Minimal number of generators of modules (Q1195945)

This paper deals with conditions on the pair of rings \(R_ 1\subset R_ 2\) under which the minimal number of generators of an \(R_ 1\)-module remains the same when the base is extended to \(R_ 2\). -- In theorem 1.3 it is shown if \(R_ 2\) is faithfully flat over \(R\) and is a ``unity dense'' extension then there is stability. Here \(R_ 1\subset R_ 2\) is said to be ``unity dense'' if for each linear polynomial \(1+\alpha T\in R_ 2[T]\), to each \(r_ 2\in R_ 2\) there is an \(r_ 1\in R_ 1\) such that \(1+\alpha(r_ 1-r_ 2)\) is a unit in \(R_ 2\). -- Theorem 2.2 gives stability under localization. Explicitly, it states that if \(K\) is a nonarchimedean discrete valued field, with a finite residue class field, \(S\) is a fixed subset of a quasiprojective variety \(X\) in \(K^ n\) and \(R=\{f/g\) where \(f,g\) are polynomials from \(K[X_ 1,\ldots,X_ n]\) restricted to \(X\) and \(g(x)\neq 0\) for all \(x\in S\}\) then (a) when \(S\) is a compact subset, then each finitely generated \(R\)-module has the property that the minimal number of generators for \(M\) is equal to the maximum of the minimal number of generators \(M_ m\) -- considered as an \(R_ m\) module as \(m\) varies over the maximal spectrum of \(R\). (b) when \(\dim X=1\) and \(K\) is complete with respect to the valuation then the above assertion holds for \(S=X\) as well.
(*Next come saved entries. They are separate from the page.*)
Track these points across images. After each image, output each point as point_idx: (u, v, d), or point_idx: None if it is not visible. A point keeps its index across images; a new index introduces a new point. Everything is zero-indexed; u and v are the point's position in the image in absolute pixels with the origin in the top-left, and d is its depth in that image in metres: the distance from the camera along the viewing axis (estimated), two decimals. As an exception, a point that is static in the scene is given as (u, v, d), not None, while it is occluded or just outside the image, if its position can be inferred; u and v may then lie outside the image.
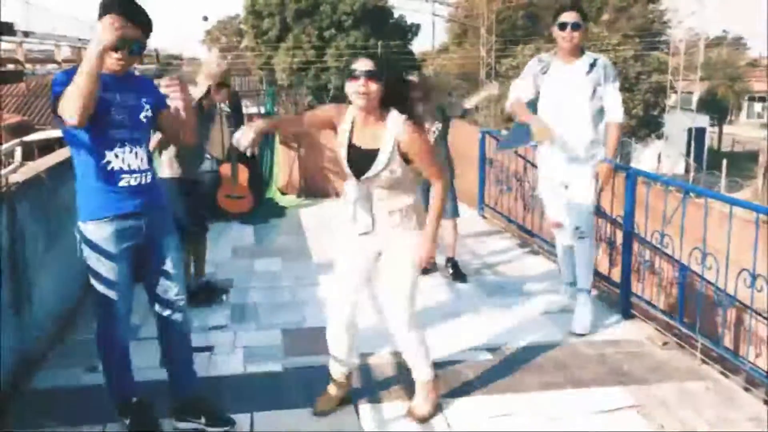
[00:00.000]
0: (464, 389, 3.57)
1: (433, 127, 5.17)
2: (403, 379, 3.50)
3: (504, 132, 7.59)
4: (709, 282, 4.02)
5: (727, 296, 3.92)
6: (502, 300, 4.92)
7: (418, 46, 42.19)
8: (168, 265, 3.05)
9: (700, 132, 32.31)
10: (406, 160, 2.96)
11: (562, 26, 4.10)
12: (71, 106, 2.58)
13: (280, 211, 7.92)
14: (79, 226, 2.89)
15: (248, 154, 2.92)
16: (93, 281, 2.92)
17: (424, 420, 3.24)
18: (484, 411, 3.36)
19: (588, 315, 4.29)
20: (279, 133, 3.19)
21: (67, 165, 3.24)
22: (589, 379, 3.70)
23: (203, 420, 3.13)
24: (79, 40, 9.30)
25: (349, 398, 3.41)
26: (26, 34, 7.88)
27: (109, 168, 2.83)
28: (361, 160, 2.98)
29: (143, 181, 2.93)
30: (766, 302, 3.75)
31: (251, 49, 31.91)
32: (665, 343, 4.13)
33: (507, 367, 3.83)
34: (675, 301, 4.53)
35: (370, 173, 2.96)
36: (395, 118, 2.93)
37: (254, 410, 3.30)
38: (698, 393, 3.55)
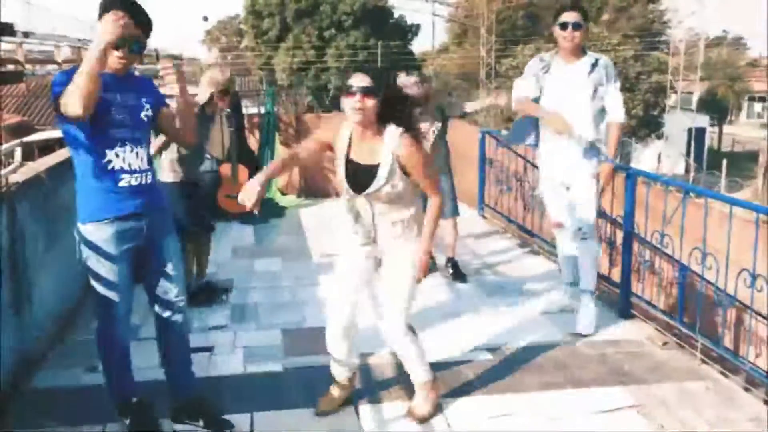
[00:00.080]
0: (464, 389, 3.57)
1: (433, 127, 5.17)
2: (403, 379, 3.50)
3: (504, 132, 7.58)
4: (709, 282, 4.02)
5: (727, 296, 3.92)
6: (502, 300, 4.92)
7: (418, 46, 42.20)
8: (168, 267, 3.05)
9: (700, 132, 32.32)
10: (405, 173, 2.97)
11: (563, 26, 4.09)
12: (75, 99, 2.58)
13: (280, 211, 7.92)
14: (78, 228, 2.88)
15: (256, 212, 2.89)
16: (93, 282, 2.92)
17: (424, 420, 3.24)
18: (484, 411, 3.36)
19: (592, 316, 4.28)
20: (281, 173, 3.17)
21: (67, 165, 3.25)
22: (589, 379, 3.70)
23: (201, 422, 3.12)
24: (79, 40, 9.32)
25: (350, 398, 3.41)
26: (26, 34, 7.89)
27: (109, 167, 2.83)
28: (360, 176, 2.97)
29: (143, 181, 2.93)
30: (766, 302, 3.74)
31: (251, 49, 31.92)
32: (665, 343, 4.13)
33: (507, 367, 3.83)
34: (675, 301, 4.53)
35: (371, 189, 2.96)
36: (392, 133, 2.93)
37: (254, 410, 3.30)
38: (698, 393, 3.55)
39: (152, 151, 4.30)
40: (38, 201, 3.99)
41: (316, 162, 3.16)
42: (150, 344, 3.19)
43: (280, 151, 8.59)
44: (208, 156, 5.07)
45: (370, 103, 2.84)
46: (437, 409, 3.33)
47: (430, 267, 5.40)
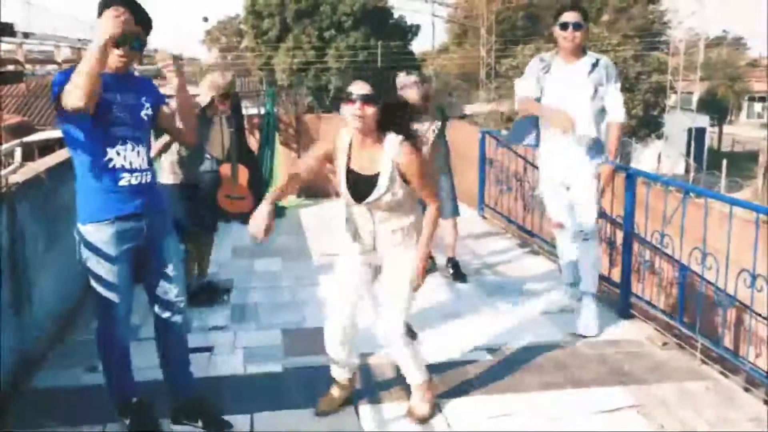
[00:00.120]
0: (464, 389, 3.57)
1: (433, 126, 5.17)
2: (403, 379, 3.49)
3: (504, 132, 7.58)
4: (709, 282, 4.02)
5: (727, 296, 3.92)
6: (502, 300, 4.92)
7: (418, 46, 42.22)
8: (168, 267, 3.05)
9: (700, 132, 32.33)
10: (405, 180, 2.98)
11: (564, 26, 4.09)
12: (76, 92, 2.57)
13: (280, 212, 7.92)
14: (78, 228, 2.88)
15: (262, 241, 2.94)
16: (93, 283, 2.92)
17: (424, 420, 3.25)
18: (484, 411, 3.36)
19: (594, 317, 4.27)
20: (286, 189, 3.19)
21: (67, 165, 3.25)
22: (589, 379, 3.70)
23: (200, 423, 3.12)
24: (79, 40, 9.31)
25: (350, 399, 3.41)
26: (26, 35, 7.89)
27: (110, 166, 2.83)
28: (361, 184, 2.98)
29: (144, 181, 2.93)
30: (766, 302, 3.74)
31: (251, 50, 31.93)
32: (665, 344, 4.13)
33: (507, 367, 3.83)
34: (675, 301, 4.53)
35: (371, 198, 2.97)
36: (392, 140, 2.94)
37: (254, 411, 3.30)
38: (698, 393, 3.55)
39: (153, 153, 4.31)
40: (38, 201, 3.99)
41: (317, 176, 3.16)
42: (150, 344, 3.19)
43: (281, 152, 8.61)
44: (207, 156, 5.07)
45: (370, 110, 2.86)
46: (435, 408, 3.33)
47: (430, 267, 5.40)
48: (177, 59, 2.93)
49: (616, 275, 4.85)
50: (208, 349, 4.04)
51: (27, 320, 3.70)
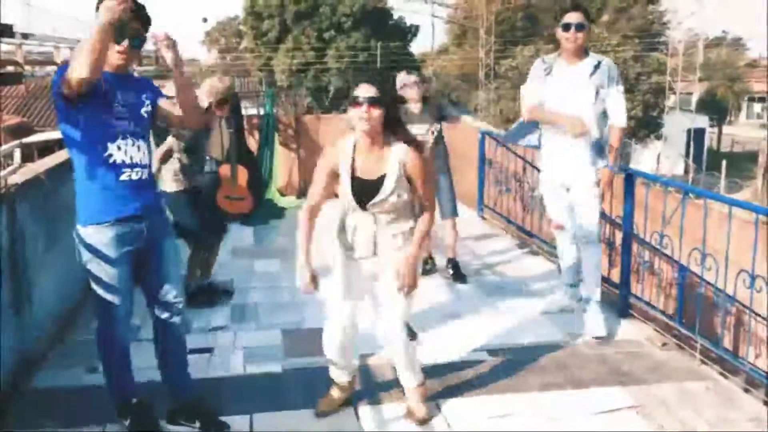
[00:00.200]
0: (464, 389, 3.57)
1: (432, 128, 5.18)
2: (402, 379, 3.50)
3: (503, 132, 7.59)
4: (708, 283, 4.02)
5: (727, 297, 3.92)
6: (502, 300, 4.92)
7: (418, 47, 42.27)
8: (167, 268, 3.05)
9: (700, 133, 32.36)
10: (409, 182, 2.99)
11: (566, 27, 4.09)
12: (80, 61, 2.56)
13: (279, 212, 7.92)
14: (78, 230, 2.87)
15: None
16: (93, 285, 2.91)
17: (424, 421, 3.25)
18: (484, 411, 3.36)
19: (600, 318, 4.26)
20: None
21: (66, 166, 3.25)
22: (589, 379, 3.70)
23: (198, 424, 3.12)
24: (79, 41, 9.32)
25: (350, 399, 3.41)
26: (25, 36, 7.90)
27: (111, 161, 2.82)
28: (367, 188, 2.99)
29: (144, 176, 2.92)
30: (765, 303, 3.75)
31: (250, 51, 31.93)
32: (664, 344, 4.13)
33: (507, 367, 3.83)
34: (674, 301, 4.53)
35: (377, 199, 2.97)
36: (400, 145, 2.97)
37: (254, 411, 3.30)
38: (698, 393, 3.55)
39: (154, 164, 4.34)
40: (38, 201, 3.99)
41: (331, 186, 3.15)
42: (150, 345, 3.19)
43: (280, 153, 8.61)
44: (207, 157, 5.08)
45: (377, 113, 2.88)
46: (434, 409, 3.33)
47: (430, 268, 5.42)
48: (171, 40, 2.89)
49: (615, 276, 4.85)
50: (208, 349, 4.04)
51: (27, 320, 3.70)
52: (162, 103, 3.03)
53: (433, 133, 5.17)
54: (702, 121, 33.50)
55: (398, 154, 2.96)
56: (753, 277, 3.63)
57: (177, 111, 3.02)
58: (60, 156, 4.52)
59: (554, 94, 4.18)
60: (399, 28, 31.04)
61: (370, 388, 3.58)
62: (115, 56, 2.79)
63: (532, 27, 33.15)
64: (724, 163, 25.21)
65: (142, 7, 2.83)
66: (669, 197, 4.38)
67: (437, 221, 5.41)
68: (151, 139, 3.39)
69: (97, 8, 2.66)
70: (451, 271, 5.39)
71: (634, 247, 4.72)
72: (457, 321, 4.53)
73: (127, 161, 2.86)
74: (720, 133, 39.42)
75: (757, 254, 3.60)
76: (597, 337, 4.18)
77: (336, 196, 3.12)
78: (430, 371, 3.59)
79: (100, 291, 2.90)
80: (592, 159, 4.17)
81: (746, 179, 20.96)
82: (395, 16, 31.21)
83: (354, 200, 3.01)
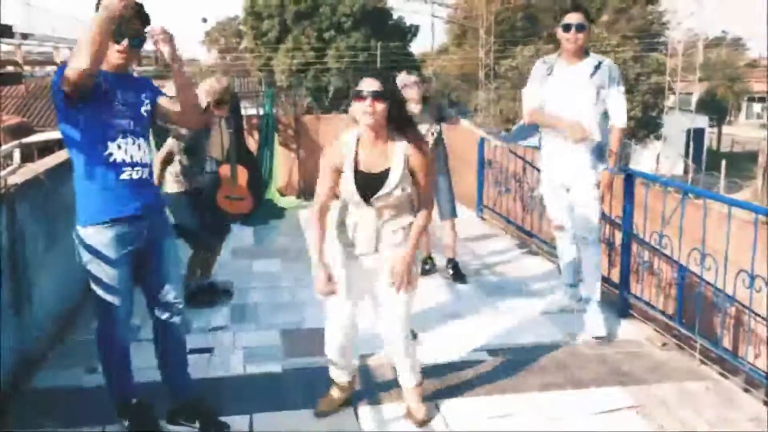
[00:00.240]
0: (464, 389, 3.57)
1: (432, 129, 5.18)
2: (402, 379, 3.50)
3: (503, 133, 7.60)
4: (708, 283, 4.03)
5: (726, 297, 3.92)
6: (501, 300, 4.92)
7: (418, 47, 42.30)
8: (167, 268, 3.05)
9: (699, 133, 32.35)
10: (412, 176, 2.99)
11: (567, 28, 4.08)
12: (81, 52, 2.55)
13: (279, 213, 7.92)
14: (77, 231, 2.86)
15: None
16: (93, 286, 2.91)
17: (424, 423, 3.24)
18: (484, 411, 3.36)
19: (600, 318, 4.26)
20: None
21: (66, 166, 3.25)
22: (589, 379, 3.70)
23: (197, 424, 3.12)
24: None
25: (349, 400, 3.41)
26: (25, 36, 7.89)
27: (111, 160, 2.82)
28: (370, 182, 2.98)
29: (144, 176, 2.92)
30: (765, 303, 3.75)
31: (250, 51, 31.93)
32: (664, 344, 4.14)
33: (507, 367, 3.83)
34: (674, 301, 4.54)
35: (382, 192, 2.97)
36: (403, 140, 2.98)
37: (253, 411, 3.30)
38: (698, 393, 3.55)
39: (156, 166, 4.34)
40: (38, 201, 3.99)
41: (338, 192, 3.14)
42: (150, 345, 3.19)
43: (280, 153, 8.61)
44: (207, 157, 5.08)
45: (381, 106, 2.87)
46: (433, 410, 3.34)
47: (430, 268, 5.42)
48: (168, 33, 2.87)
49: (615, 276, 4.86)
50: (208, 349, 4.04)
51: (27, 320, 3.70)
52: (161, 100, 3.03)
53: (432, 134, 5.17)
54: (701, 121, 33.50)
55: (403, 147, 2.96)
56: (752, 277, 3.63)
57: (176, 108, 3.02)
58: (60, 156, 4.52)
59: (555, 94, 4.18)
60: (399, 28, 31.05)
61: (370, 388, 3.58)
62: (114, 56, 2.79)
63: (532, 27, 33.17)
64: (723, 163, 25.20)
65: (141, 6, 2.82)
66: (668, 197, 4.39)
67: (437, 222, 5.44)
68: (151, 138, 3.39)
69: (97, 8, 2.66)
70: (450, 272, 5.39)
71: (634, 247, 4.72)
72: (457, 321, 4.53)
73: (128, 160, 2.86)
74: (719, 133, 39.43)
75: (756, 254, 3.60)
76: (597, 337, 4.18)
77: (337, 197, 3.12)
78: (430, 371, 3.59)
79: (100, 292, 2.90)
80: (593, 161, 4.16)
81: (746, 179, 20.95)
82: (395, 16, 31.24)
83: (358, 194, 2.99)
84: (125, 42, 2.78)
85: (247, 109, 9.75)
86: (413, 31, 31.76)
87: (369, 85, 2.87)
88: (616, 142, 4.17)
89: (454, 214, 5.44)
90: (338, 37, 28.87)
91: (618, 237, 4.86)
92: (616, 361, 3.91)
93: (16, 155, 5.21)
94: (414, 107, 5.13)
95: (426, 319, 4.34)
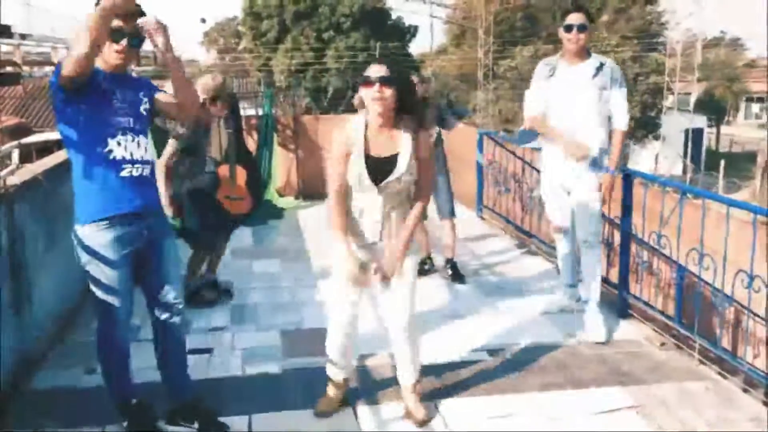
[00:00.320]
0: (464, 390, 3.57)
1: (432, 129, 5.19)
2: (402, 379, 3.50)
3: (502, 134, 7.60)
4: (706, 283, 4.03)
5: (725, 297, 3.93)
6: (501, 300, 4.92)
7: (417, 47, 42.29)
8: (167, 268, 3.05)
9: (698, 133, 32.36)
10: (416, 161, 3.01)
11: (568, 28, 4.09)
12: (80, 42, 2.54)
13: (278, 213, 7.92)
14: (76, 231, 2.85)
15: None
16: (93, 287, 2.90)
17: (424, 423, 3.24)
18: (484, 411, 3.37)
19: (601, 322, 4.25)
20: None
21: (65, 167, 3.25)
22: (588, 379, 3.71)
23: (197, 424, 3.12)
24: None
25: (349, 400, 3.41)
26: (23, 36, 7.88)
27: (111, 157, 2.82)
28: (380, 166, 2.97)
29: (144, 173, 2.92)
30: (764, 303, 3.75)
31: (249, 51, 31.89)
32: (663, 344, 4.14)
33: (507, 367, 3.83)
34: (673, 301, 4.54)
35: (392, 177, 2.97)
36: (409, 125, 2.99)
37: (253, 411, 3.30)
38: (698, 393, 3.55)
39: (160, 171, 4.34)
40: (38, 202, 3.99)
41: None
42: (150, 345, 3.19)
43: (279, 153, 8.61)
44: (207, 157, 5.08)
45: (389, 92, 2.87)
46: (432, 410, 3.34)
47: (429, 268, 5.42)
48: (161, 24, 2.84)
49: (614, 276, 4.86)
50: (208, 350, 4.04)
51: (27, 320, 3.70)
52: (159, 96, 3.03)
53: (432, 135, 5.17)
54: (700, 121, 33.51)
55: (409, 133, 2.97)
56: (751, 277, 3.63)
57: (174, 100, 3.01)
58: (59, 156, 4.52)
59: (557, 95, 4.18)
60: (398, 29, 31.02)
61: (370, 388, 3.58)
62: (113, 56, 2.79)
63: (531, 27, 33.15)
64: (722, 163, 25.24)
65: (140, 6, 2.82)
66: (667, 197, 4.39)
67: (436, 222, 5.44)
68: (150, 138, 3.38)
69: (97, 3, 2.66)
70: (450, 272, 5.39)
71: (633, 247, 4.73)
72: (457, 321, 4.53)
73: (128, 157, 2.86)
74: (718, 133, 39.44)
75: (755, 254, 3.61)
76: (597, 343, 4.18)
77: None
78: (430, 371, 3.60)
79: (99, 293, 2.89)
80: (594, 164, 4.16)
81: (744, 179, 21.00)
82: (394, 17, 31.20)
83: (369, 178, 2.98)
84: (124, 42, 2.78)
85: (246, 110, 9.74)
86: (412, 31, 31.74)
87: (377, 71, 2.87)
88: (618, 145, 4.16)
89: (453, 214, 5.45)
90: (337, 38, 28.85)
91: (617, 237, 4.86)
92: (616, 361, 3.91)
93: (15, 156, 5.20)
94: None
95: (426, 320, 4.34)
In theorem 2.3, an analogous situation is studied with \(K\) replaced by the algebraic closure of the field of rational numbers \(\mathbb{Q}\) using theorem 1.3. As an application of the above theorem (1.3) the author considers a noetherian ring \(R\) and its \(J\)-adic completion \(\hat R\) and shows the minimal number of generators of \(J\) as an ideal of \(R\) is at most one more than the minimal number of generators of \(J\hat R\) and they are equal if the minimal number exceeds the Krull dimension of \(R\). In case \(J\) is contained in the Jacobson radical of \(R\) then for any \(R\)-module \(M\), stability holds.